Josh Lewis’s review published on Letterboxd:
Couldn't turn down turn down the opportunity to see this one for the first time in a theater and in 3D which is certainly deployed in all the gimmick-y ways you expect (look no further than the meta-winking paddleball guy) but arguably has one of the greatest textually baked in excuses for it I've ever seen. In that the goofy formal trickery is adopting the exact same kind of artificial showmanship that Vincent Price's wax figure sculptor deploys in his uncannily creepy tableaux art installations, even before he is violently disfigured by his moneyman-turned-arsonist and driven into deranged serial killing madness and gothic horror revenge.
The material itself is quite comically morbid and most of the cast hams it up according (genuinely lol'd at all the fainting patrons of his exploitation exhibit), but credit to André de Toth, art director Stanley Fleischer and regular John Ford/Josef Von Sternberg cinematographer Bert Glennon that they never take it anything less than seriously when it comes to conceiving and composing the all its macabre atmosphere, spooky imagery of the staged corpse shows (the swaying elevator shaft suicide noose maybe the best one), and beautifully intricate sets that are somewhere between a grotesque dollhouse and a paint studio if it was home to mad science body horror experiments. That tub of boiling wax in the dungeon finale looks straight out of one of an Edgar Allen Poe adaptation.

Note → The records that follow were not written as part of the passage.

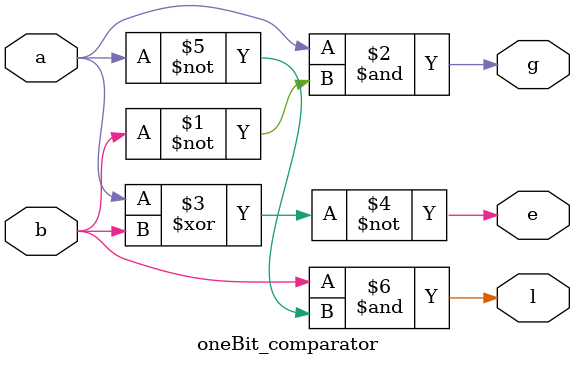
<source format=v>
module oneBit_comparator(input a,input b, output g, output e, output l);
    //to make comparison between two 1-bit input
    
    assign g=a & ~b; //if a is 1 and b is 0 then a is greater than b
    assign e=~(a ^ b); //if a and b are equal (xor gate) 
    assign l=b & ~a; ////if a is 0 and b is 1 then a is lesser than b

endmodule
</source>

Speaking of which, Price gives the exact same wonderfully theatrical performance you would see him do 100 more times for Roger Corman but there's something to be said about seeing it in its earliest stages (the level of intensity and ion he has about describing his lost Marie Antoinette dummy!), and how strangely spritely he was a decade prior. Had no idea he was ever physically capable of doing the various cobble street chases/fiery fist brawls in the Phantom of the Opera fit and makeup that he does here. The shot of his face being punched and smashing open to reveal the charred skin mask underneath is crazy.
Also, spent about half the movie trying to figure out why his mute strongman assistant Igor looked so familiar only to realize after the fact it was one of the earliest every performances by a younger/thinner than I've ever seen him Charles Bronson. Loved the bit where his head is resting next to all the wax ones before he creepily opens and moves his eyes.